Saturday, April 05, 2008

More on Yoo Two by Scott Horton (Harper's Magazine)

Lawyer Scott Horton in Harper's Magazine writes very extensively on "Yoo Two". Here's just a little, it's well worth a read.

"According to the official narrative, the Bush Administration turned to the Justice Department for legal guidance on what could be done to give interrogators the latitude they were demanding in dealing with prisoners taken in the war on terror. However, not a single element of the official narrative is entirely true. The interrogators were not ‘pushing for broader authority.’ Indeed, the pushing was all coming out of the White House (from Vice President Cheney, to be specific), and the intelligence professionals were actually pushing back. Moreover, torture was being used almost from the start of the ‘war on terror.’ Special operations units operating under the authority of Dr. Stephen Cambone, the Under Secretary of Defense for Intelligence, had been authorized to use torture techniques from the opening of the war, and they used them with gusto. At Guantánamo and at Bagram Air Base in Afghanistan, numerous instances of ‘highly coercive techniques’ had been documented; indeed, the stories out of Bagram are among the most gruesome to be documented. In the documentary ‘Taxi to the Dark Side,’ for instance (for which I consulted and in which I appear), we find footage of a senior U.S. officer in Afghanistan talking about the authority for torture, which was issued, and which military personnel were instructed to lie about or deny to keep covered up."

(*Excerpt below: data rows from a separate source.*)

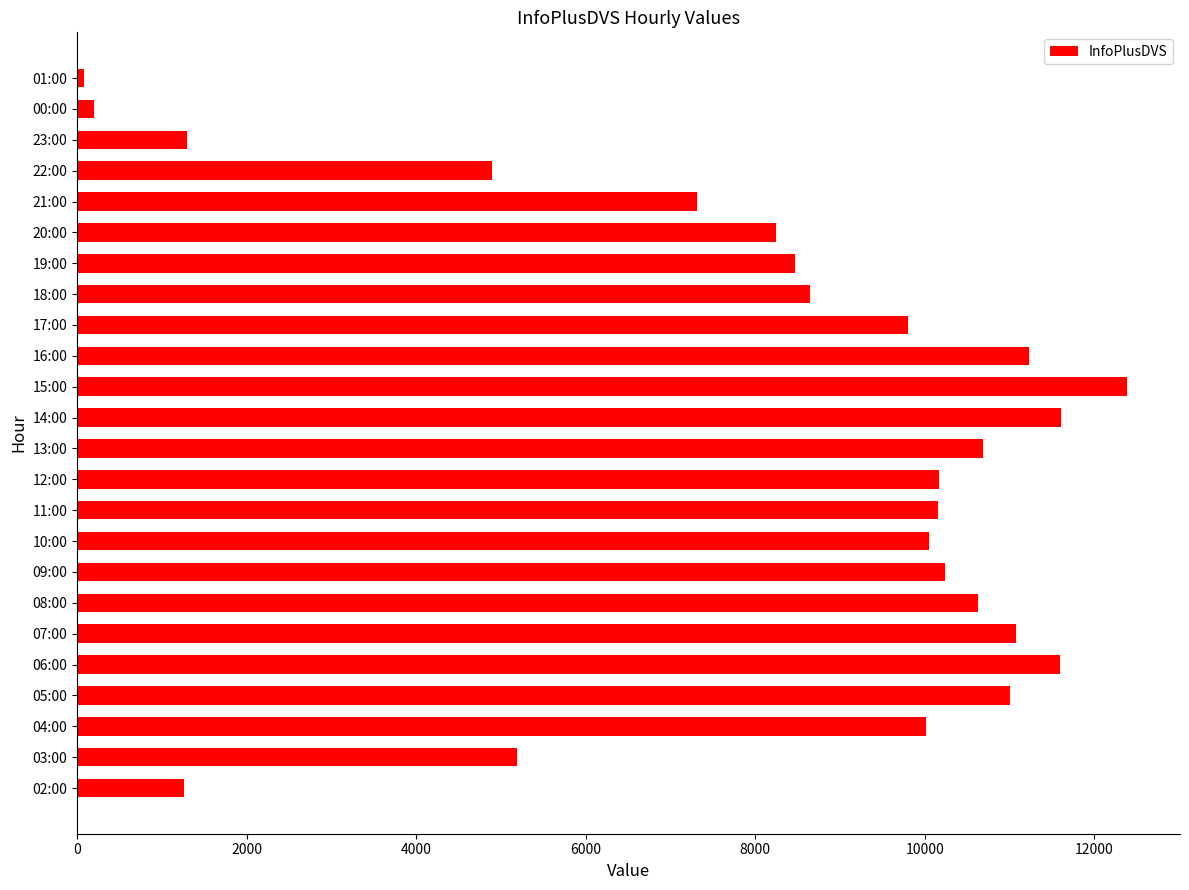

What is the difference between the maximum and minimum values?

12313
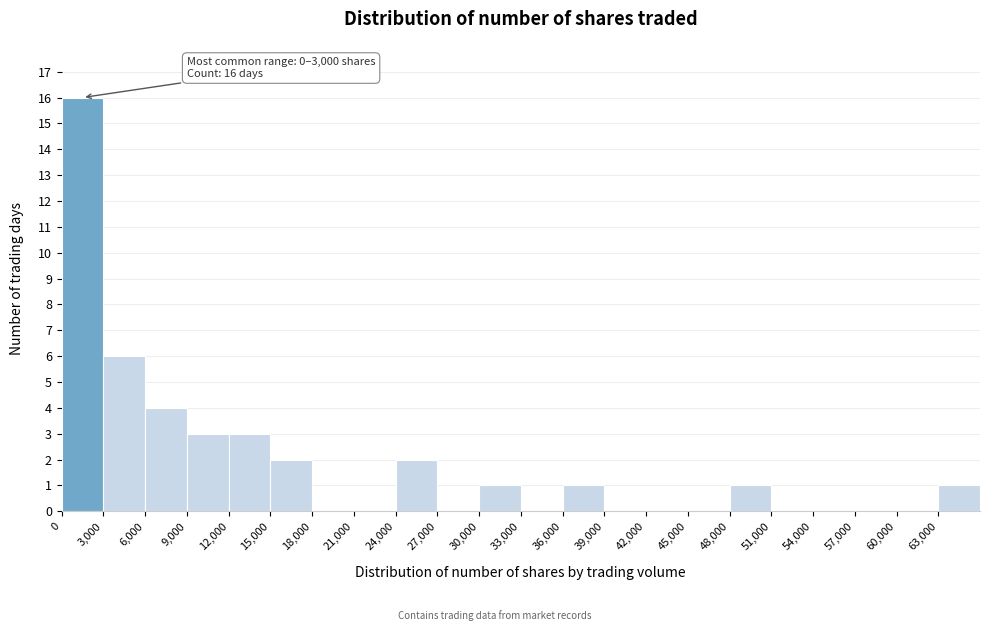

Over which range of the x-axis is the bar tallest?

0 to 3000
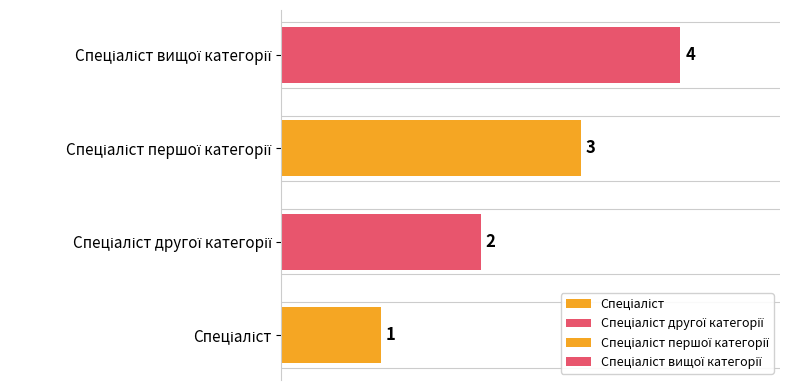

What is the greatest value displayed?

4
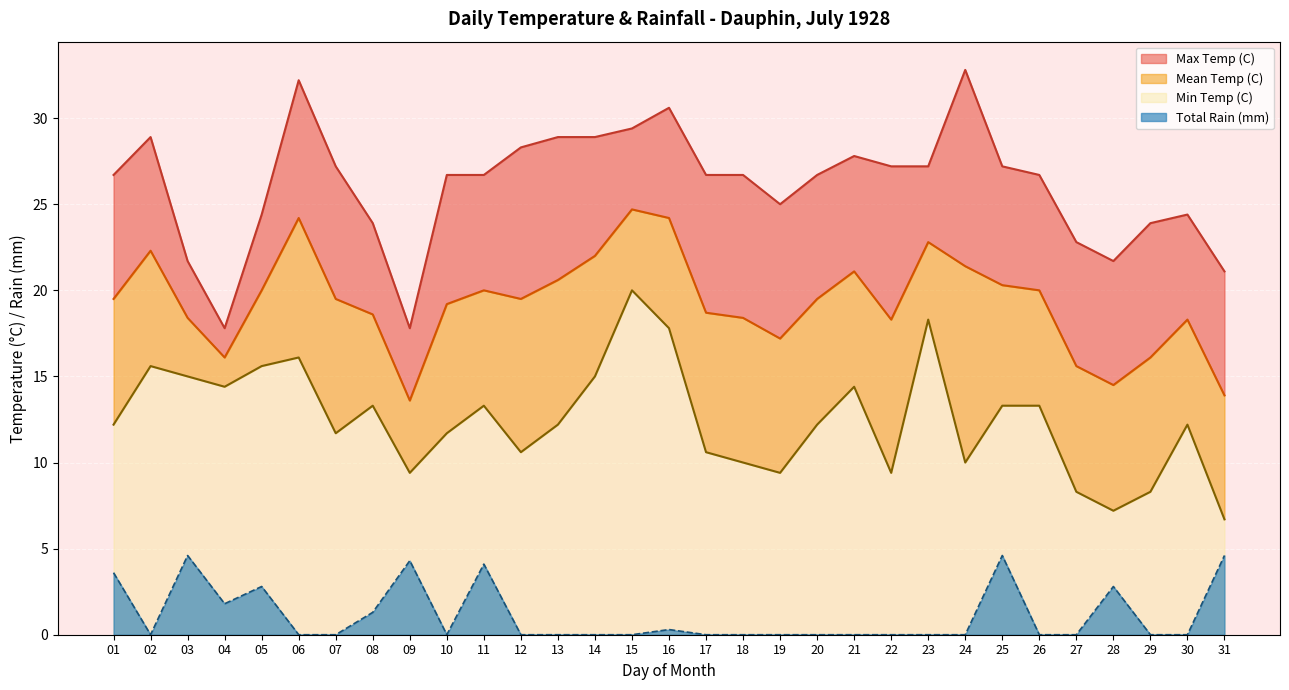

What is the average value of the Total Rain (mm) series?

1.1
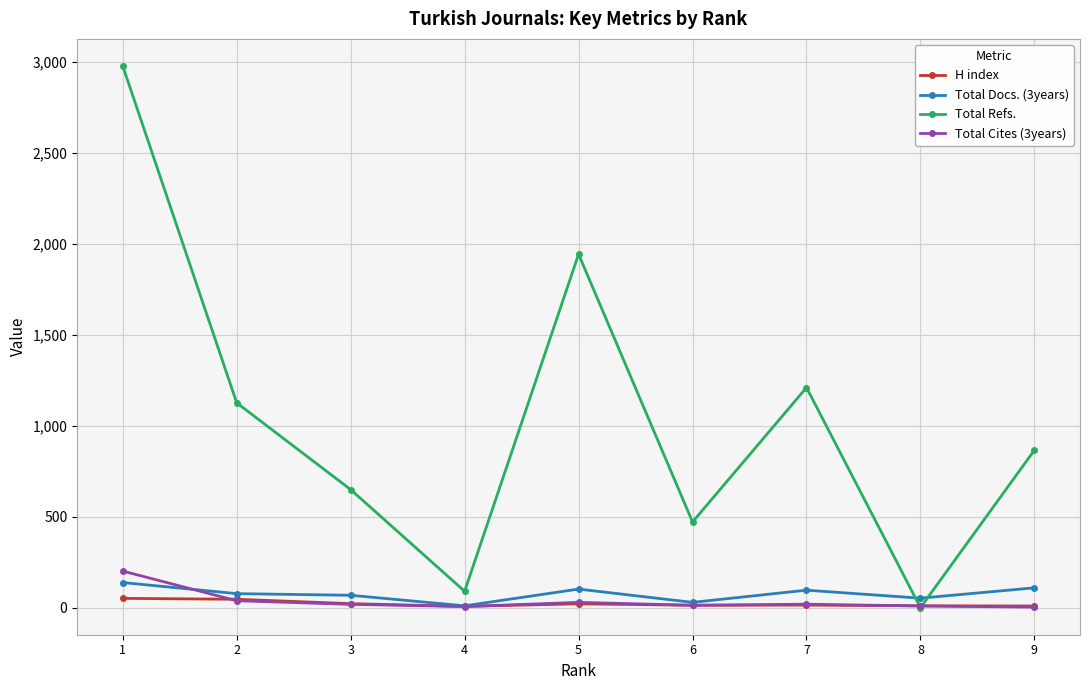

Count the number of categories in the chart.

9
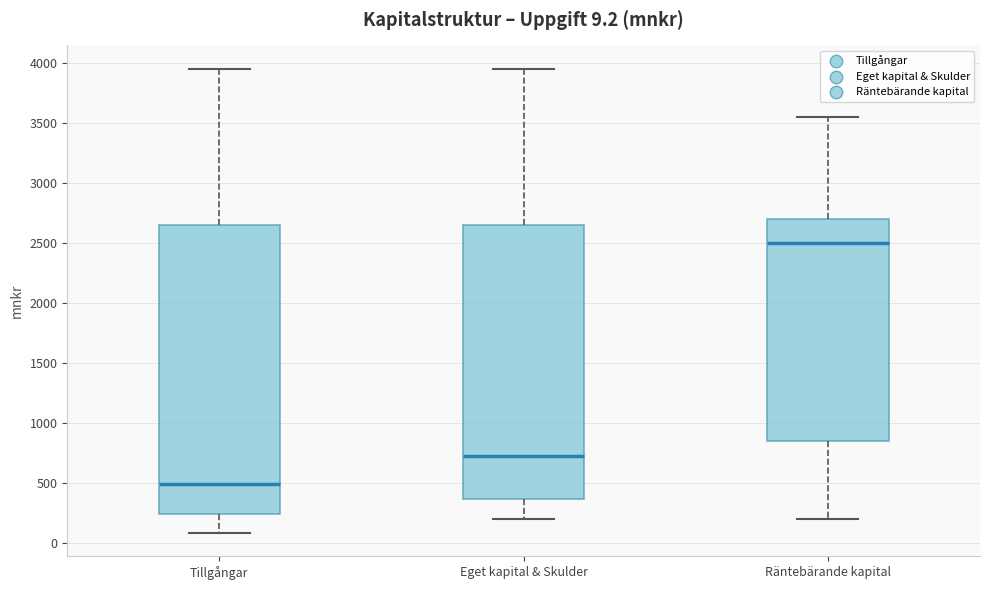

Which box is the tallest, from its lower edge to its upper edge?

Tillgångar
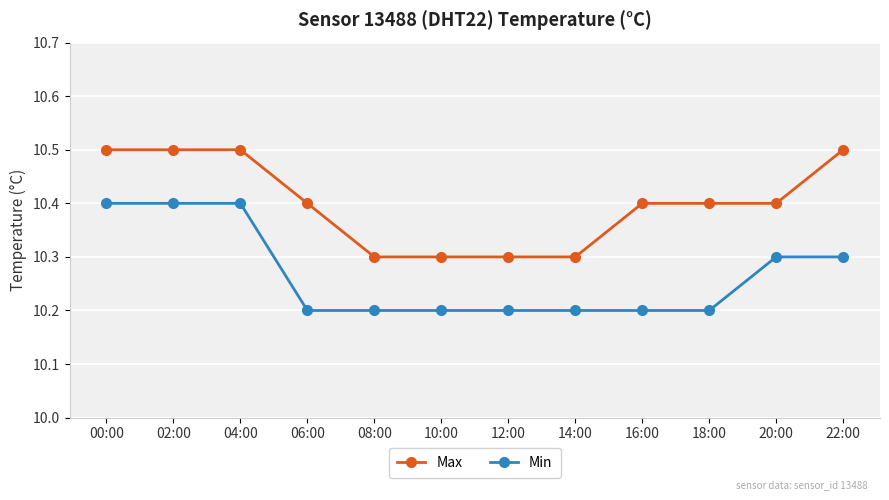

Which series changed the most between 04:00 and 06:00?

Min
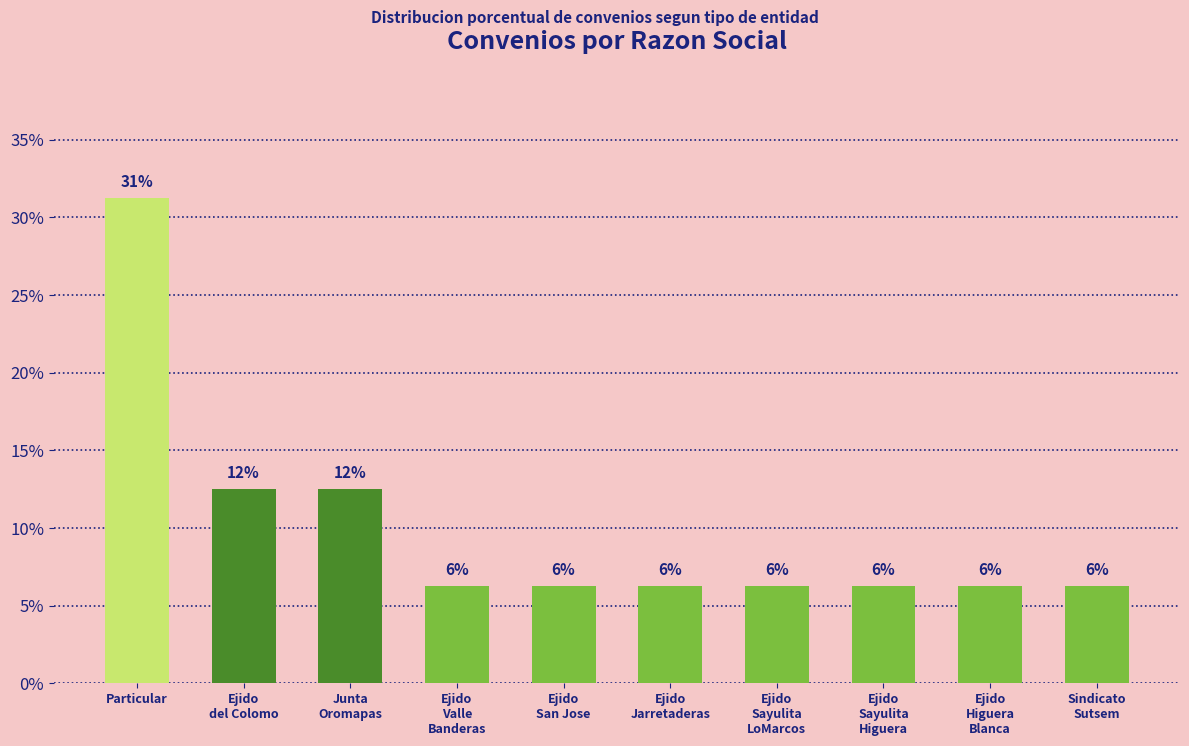

True or false: the data shows 6.2 at Ejido
Sayulita
LoMarcos.

True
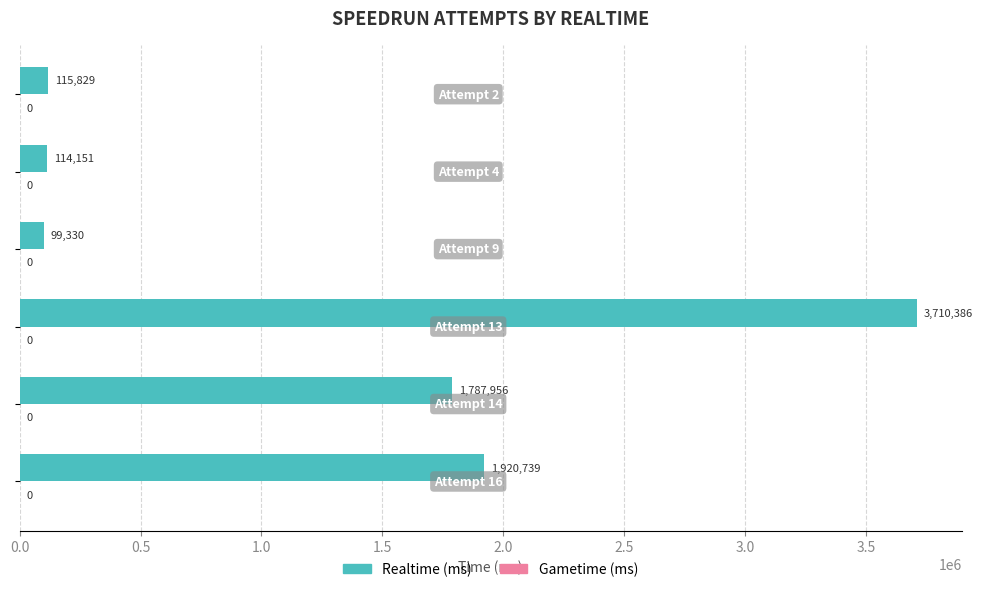

What is the maximum value shown in the chart?

3710386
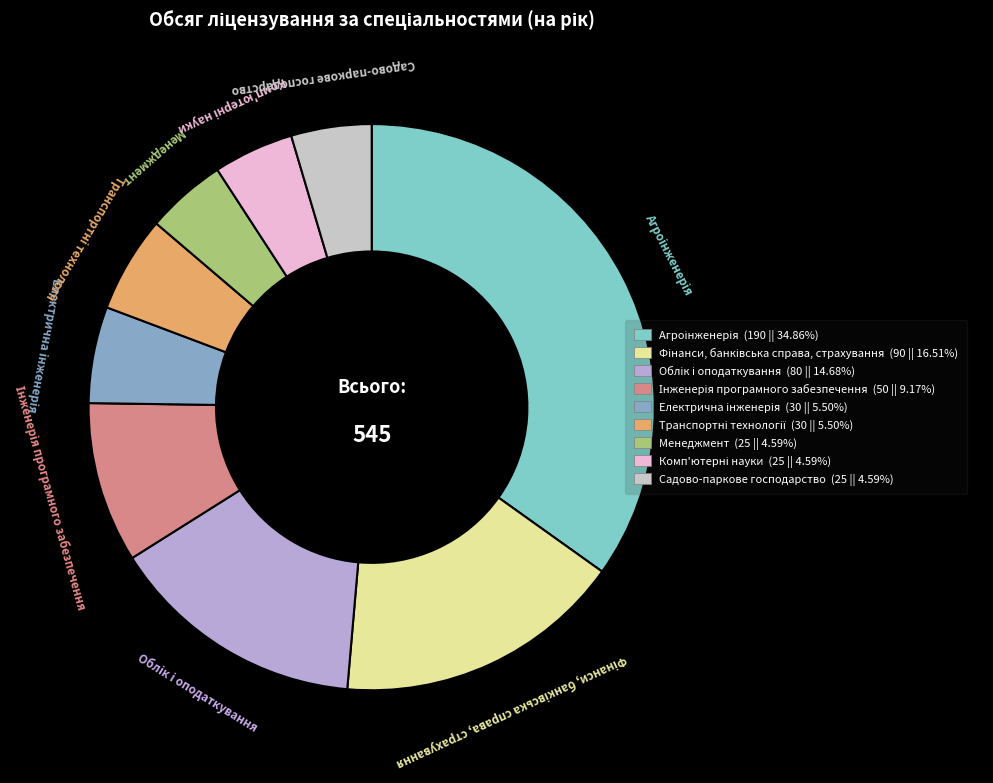

Does any single category account for the majority?

No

"Yoo Two also furnishes us a lesson in how the Bush Administration wields “secret” classifications. The idea that a legal memorandum by OLC could be classified as “secret” and withheld on that basis is astonishing. When this point was raised previously, it produced speculation that the memo must as written be tied to specific facts which are highly classified and cannot be disclosed. When Yoo Two was declassified and released, we see that not a single word of the document was blacked out or excised. And indeed, there was no basis whatsoever for the classification to start with, not even a figleaf. So why has a legal policy statement been classified and withheld for five years? The answer to that question is now clear. The memorandum would have produced reactions of ridicule and outrage from throughout the professional community—as indeed it has."